So I couldn't stay home and watch on TV any longer.
With 15 minutes left before Barack Obama was to take the stage in Chicago, I hopped into the car and drove downtown. Thinking everyone would be at the White House, I opted for the Lincoln Memorial instead. As I approached, I could make out in the dark a group of twenty or so folks huddled over a transistor radio, silently listening to the newly elected president begin his remarks.
A transistor radio! With images of 1960 floating through my head, I walked up the steps. There was not a single member of the news media there. Not one. For all the years I've photographed news in Washington, here was this huge moment--one that tens of thousands of people were celebrating together in Grant Park and New York and everywhere else--and we had it all to ourselves: no video lights, no reporters interrupting. Just 20 citizens listening to a transistor radio under the watchful gaze of Abraham Lincoln.

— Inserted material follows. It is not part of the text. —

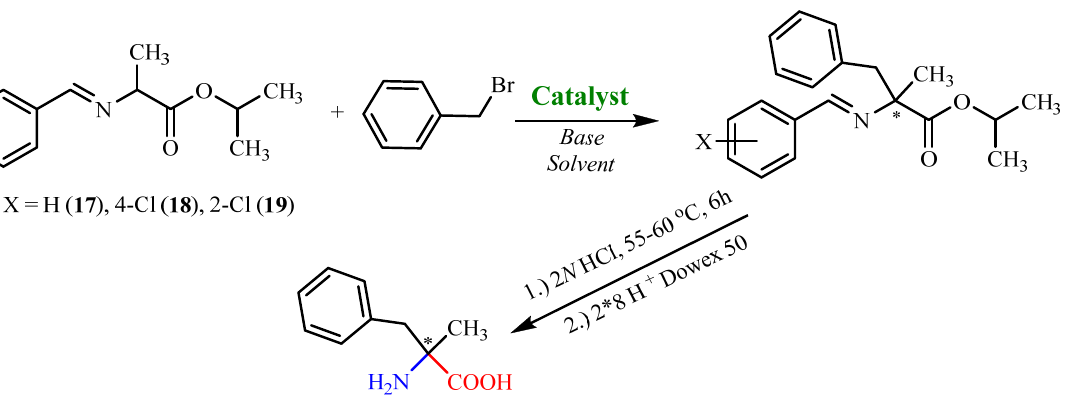
Scheme 2. C α -alkylation of the amino acid derivatives described in this work. Table 3. Experimental data for the C-alkylation of substrate 17 with benzyl bromide in the presence of complex 1.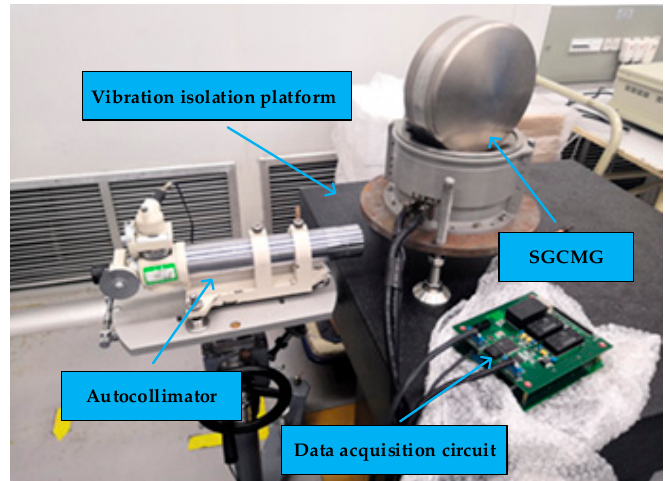
Figure 5. Calibration experiment.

I've witnessed a lot of big news events in the last twenty-three years but this may have been the most honest little moment I've ever been part of.

With time, the band of twenty-six began to disperse, and a new group of five Howard University School of Medicine students arrived, all wearing brightly colored Obama t-shirts. As they hugged and posed for photographs under the gargantuan statue of Abraham Lincoln, I asked one of them, Vanessa Grant, for the first words that came into her head this night and she wasted not a second: "speechless."
It’s a long way, I thought, from the site of the greatest speech ever given to speechless. Thinking that even Dr. King probably got a chuckle out of that one, I smiled and with that I walked back to my car in the drizzle.